Anointing of the Sick: “[T]hey will place their hands on sick people, and they will get well” (Mark 16:18). The Catechism of the Catholic Church, no. 1507, references this verse in its section on the Anointing of the Sick, saying, “The risen Lord renews this mission [of healing the sick] – “In my name . . . they will lay their hands on the sick, and they will recover” – and confirms it through the signs that the Church performs by invoking his name. These signs demonstrate in a special way that Jesus is truly ‘God who saves.’ ”

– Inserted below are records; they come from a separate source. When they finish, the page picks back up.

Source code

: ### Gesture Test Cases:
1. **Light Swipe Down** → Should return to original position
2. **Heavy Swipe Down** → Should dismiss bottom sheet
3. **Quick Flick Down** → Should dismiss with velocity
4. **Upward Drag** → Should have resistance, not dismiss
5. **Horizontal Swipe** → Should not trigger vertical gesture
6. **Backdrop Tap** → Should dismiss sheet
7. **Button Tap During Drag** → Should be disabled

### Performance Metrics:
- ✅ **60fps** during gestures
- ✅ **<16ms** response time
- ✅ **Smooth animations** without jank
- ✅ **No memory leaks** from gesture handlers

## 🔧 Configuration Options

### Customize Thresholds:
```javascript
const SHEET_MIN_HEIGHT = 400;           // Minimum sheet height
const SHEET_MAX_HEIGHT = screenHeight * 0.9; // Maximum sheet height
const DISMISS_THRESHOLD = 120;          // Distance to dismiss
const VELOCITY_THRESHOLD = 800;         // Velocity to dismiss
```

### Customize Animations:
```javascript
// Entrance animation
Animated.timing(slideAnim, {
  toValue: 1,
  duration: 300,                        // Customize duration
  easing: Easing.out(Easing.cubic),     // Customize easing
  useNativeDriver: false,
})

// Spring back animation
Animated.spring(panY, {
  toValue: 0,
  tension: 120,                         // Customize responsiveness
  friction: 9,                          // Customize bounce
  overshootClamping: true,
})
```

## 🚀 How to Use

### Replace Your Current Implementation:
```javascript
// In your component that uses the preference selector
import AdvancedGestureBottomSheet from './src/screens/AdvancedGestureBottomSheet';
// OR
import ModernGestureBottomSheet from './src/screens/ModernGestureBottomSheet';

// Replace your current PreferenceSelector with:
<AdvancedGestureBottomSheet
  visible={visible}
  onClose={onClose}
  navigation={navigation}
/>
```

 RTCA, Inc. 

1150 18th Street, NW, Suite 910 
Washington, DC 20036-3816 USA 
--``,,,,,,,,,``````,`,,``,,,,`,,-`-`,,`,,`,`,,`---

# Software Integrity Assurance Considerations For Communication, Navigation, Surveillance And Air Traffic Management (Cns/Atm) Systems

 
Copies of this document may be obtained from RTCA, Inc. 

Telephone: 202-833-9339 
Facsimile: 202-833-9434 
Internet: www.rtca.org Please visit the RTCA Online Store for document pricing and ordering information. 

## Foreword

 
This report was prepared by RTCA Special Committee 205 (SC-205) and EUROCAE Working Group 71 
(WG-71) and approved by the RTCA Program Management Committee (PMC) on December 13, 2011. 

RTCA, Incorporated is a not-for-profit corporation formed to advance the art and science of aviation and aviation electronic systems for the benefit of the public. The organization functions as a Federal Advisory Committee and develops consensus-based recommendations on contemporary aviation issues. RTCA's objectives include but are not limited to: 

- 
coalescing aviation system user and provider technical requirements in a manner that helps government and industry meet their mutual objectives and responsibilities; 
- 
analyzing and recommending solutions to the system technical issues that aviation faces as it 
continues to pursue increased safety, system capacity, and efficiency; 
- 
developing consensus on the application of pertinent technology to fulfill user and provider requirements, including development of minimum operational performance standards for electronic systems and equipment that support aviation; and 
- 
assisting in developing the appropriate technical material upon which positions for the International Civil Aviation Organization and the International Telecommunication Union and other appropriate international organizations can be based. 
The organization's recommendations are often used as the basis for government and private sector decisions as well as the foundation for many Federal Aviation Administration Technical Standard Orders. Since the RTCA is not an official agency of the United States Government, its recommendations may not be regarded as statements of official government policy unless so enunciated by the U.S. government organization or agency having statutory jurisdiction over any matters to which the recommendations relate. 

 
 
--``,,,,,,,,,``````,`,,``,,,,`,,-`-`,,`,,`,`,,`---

Marriage: I do not believe there are any direct references to marriage in the resurrection appearances of Jesus. However, St. Paul speaks to the sacramental nature of marriage in Ephesians 5 by stating that husbands should love their wives as Christ loved the Church (“Husbands, love your wives, as Christ loved the Church. . . . This is a great mystery, and I mean in reference to Christ and the Church” – Eph 5:25, 32); and during his earthly ministry no one spoke more strongly about the divine origin of marriage, as well as its indissolubility, than Jesus (see Matt. 19: 3-10). The power flowing from Jesus’ resurrection is therefore the catalyst for life-long sacramental marriage between a man and a woman (“By coming to restore the original order of creation disturbed by sin, [Jesus] himself gives the strength and grace to live marriage in the new dimension of the Reign of God” – CCC 1615).
Here we are in the midst of a horrible pandemic, and so many people have been cut-off from the healing power of the sacramental life of the Church. Let us pray for the pandemic to end (and for a cure) , and for the return of the life-giving sacraments to the faithful.